═════ DATA FOR PROCESSING ═════
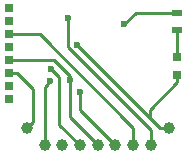
<source format=gtl>
G04 #@! TF.FileFunction,Copper,L1,Top,Signal*
%FSLAX46Y46*%
G04 Gerber Fmt 4.6, Leading zero omitted, Abs format (unit mm)*
G04 Created by KiCad (PCBNEW (2015-08-03 BZR 6047)-product) date Mon 05 Oct 2015 04:51:26 PM CEST*
%MOMM*%
G01*
G04 APERTURE LIST*
%ADD10C,0.100000*%
%ADD11C,1.000000*%
%ADD12R,0.800000X0.800000*%
%ADD13R,0.797560X0.797560*%
%ADD14R,0.900000X0.500000*%
%ADD15C,0.600000*%
%ADD16C,0.250000*%
G04 APERTURE END LIST*
D10*
D11*
X103000000Y-100000000D03*
X104500000Y-100000000D03*
X106000000Y-100000000D03*
X107500000Y-100000000D03*
X109000000Y-100000000D03*
X110500000Y-100000000D03*
X112000000Y-100000000D03*
X101500000Y-98500000D03*
X113500000Y-98500000D03*
D12*
X100000000Y-88400000D03*
X100000000Y-89500000D03*
X100000000Y-90600000D03*
X100000000Y-91700000D03*
X100000000Y-92800000D03*
X100000000Y-93900000D03*
X100000000Y-95000000D03*
X100000000Y-96100000D03*
D13*
X114250000Y-92500000D03*
X114250000Y-93998600D03*
D14*
X114250000Y-88750000D03*
X114250000Y-90250000D03*
D15*
X103484355Y-94549859D03*
X109750000Y-89750000D03*
X105124993Y-94432943D03*
X106000010Y-95500000D03*
X105750000Y-91500000D03*
X103499992Y-93500000D03*
X105000000Y-89250000D03*
D16*
X103000000Y-95034214D02*
X103184356Y-94849858D01*
X103000000Y-100000000D02*
X103000000Y-95034214D01*
X103184356Y-94849858D02*
X103484355Y-94549859D01*
X109750000Y-89750000D02*
X110750000Y-88750000D01*
X110750000Y-88750000D02*
X114250000Y-88750000D01*
X105124993Y-94432943D02*
X105124993Y-97624993D01*
X105124993Y-94124993D02*
X105124993Y-94432943D01*
X103800000Y-92800000D02*
X105124993Y-94124993D01*
X107000001Y-99500001D02*
X107500000Y-100000000D01*
X100000000Y-92800000D02*
X103800000Y-92800000D01*
X105124993Y-97624993D02*
X107000001Y-99500001D01*
X106000010Y-95924264D02*
X106000010Y-95500000D01*
X106000010Y-97000010D02*
X106000010Y-95924264D01*
X109000000Y-100000000D02*
X106000010Y-97000010D01*
X100000000Y-90600000D02*
X102600000Y-90600000D01*
X102600000Y-90600000D02*
X110500000Y-98500000D01*
X110500000Y-98500000D02*
X110500000Y-99292894D01*
X110500000Y-99292894D02*
X110500000Y-100000000D01*
X114250000Y-93998600D02*
X114250000Y-94647380D01*
X114250000Y-94647380D02*
X111931106Y-96966274D01*
X111931106Y-96966274D02*
X111931106Y-97681106D01*
X112750000Y-98500000D02*
X111931106Y-97681106D01*
X111931106Y-97681106D02*
X107500000Y-93250000D01*
X107500000Y-93250000D02*
X105750000Y-91500000D01*
X113500000Y-98500000D02*
X112750000Y-98500000D01*
X101500000Y-98500000D02*
X101999999Y-98000001D01*
X101999999Y-98000001D02*
X101999999Y-95249999D01*
X101999999Y-95249999D02*
X100650000Y-93900000D01*
X100650000Y-93900000D02*
X100000000Y-93900000D01*
X106000000Y-100000000D02*
X104250000Y-98250000D01*
X104250000Y-98250000D02*
X104250000Y-94250008D01*
X104250000Y-94250008D02*
X103799991Y-93799999D01*
X103799991Y-93799999D02*
X103499992Y-93500000D01*
X105000000Y-89674264D02*
X105000000Y-89250000D01*
X112000000Y-98675002D02*
X105000000Y-91675002D01*
X105000000Y-91675002D02*
X105000000Y-89674264D01*
X112000000Y-100000000D02*
X112000000Y-98675002D01*
X114250000Y-90250000D02*
X114250000Y-92500000D01*
M02*

</source>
═════
# TASK PROMPT:
Begin at the line that has "X110500000Y-99292894D01*" in the entries above; stop after the line that has "X114250000Y-90250000D02*". Transcribe exactly those lines and no others.

# ANSWER AREA:
X110500000Y-99292894D01*
X110500000Y-99292894D02*
X110500000Y-100000000D01*
X114250000Y-93998600D02*
X114250000Y-94647380D01*
X114250000Y-94647380D02*
X111931106Y-96966274D01*
X111931106Y-96966274D02*
X111931106Y-97681106D01*
X112750000Y-98500000D02*
X111931106Y-97681106D01*
X111931106Y-97681106D02*
X107500000Y-93250000D01*
X107500000Y-93250000D02*
X105750000Y-91500000D01*
X113500000Y-98500000D02*
X112750000Y-98500000D01*
X101500000Y-98500000D02*
X101999999Y-98000001D01*
X101999999Y-98000001D02*
X101999999Y-95249999D01*
X101999999Y-95249999D02*
X100650000Y-93900000D01*
X100650000Y-93900000D02*
X100000000Y-93900000D01*
X106000000Y-100000000D02*
X104250000Y-98250000D01*
X104250000Y-98250000D02*
X104250000Y-94250008D01*
X104250000Y-94250008D02*
X103799991Y-93799999D01*
X103799991Y-93799999D02*
X103499992Y-93500000D01*
X105000000Y-89674264D02*
X105000000Y-89250000D01*
X112000000Y-98675002D02*
X105000000Y-91675002D01*
X105000000Y-91675002D02*
X105000000Y-89674264D01*
X112000000Y-100000000D02*
X112000000Y-98675002D01*
X114250000Y-90250000D02*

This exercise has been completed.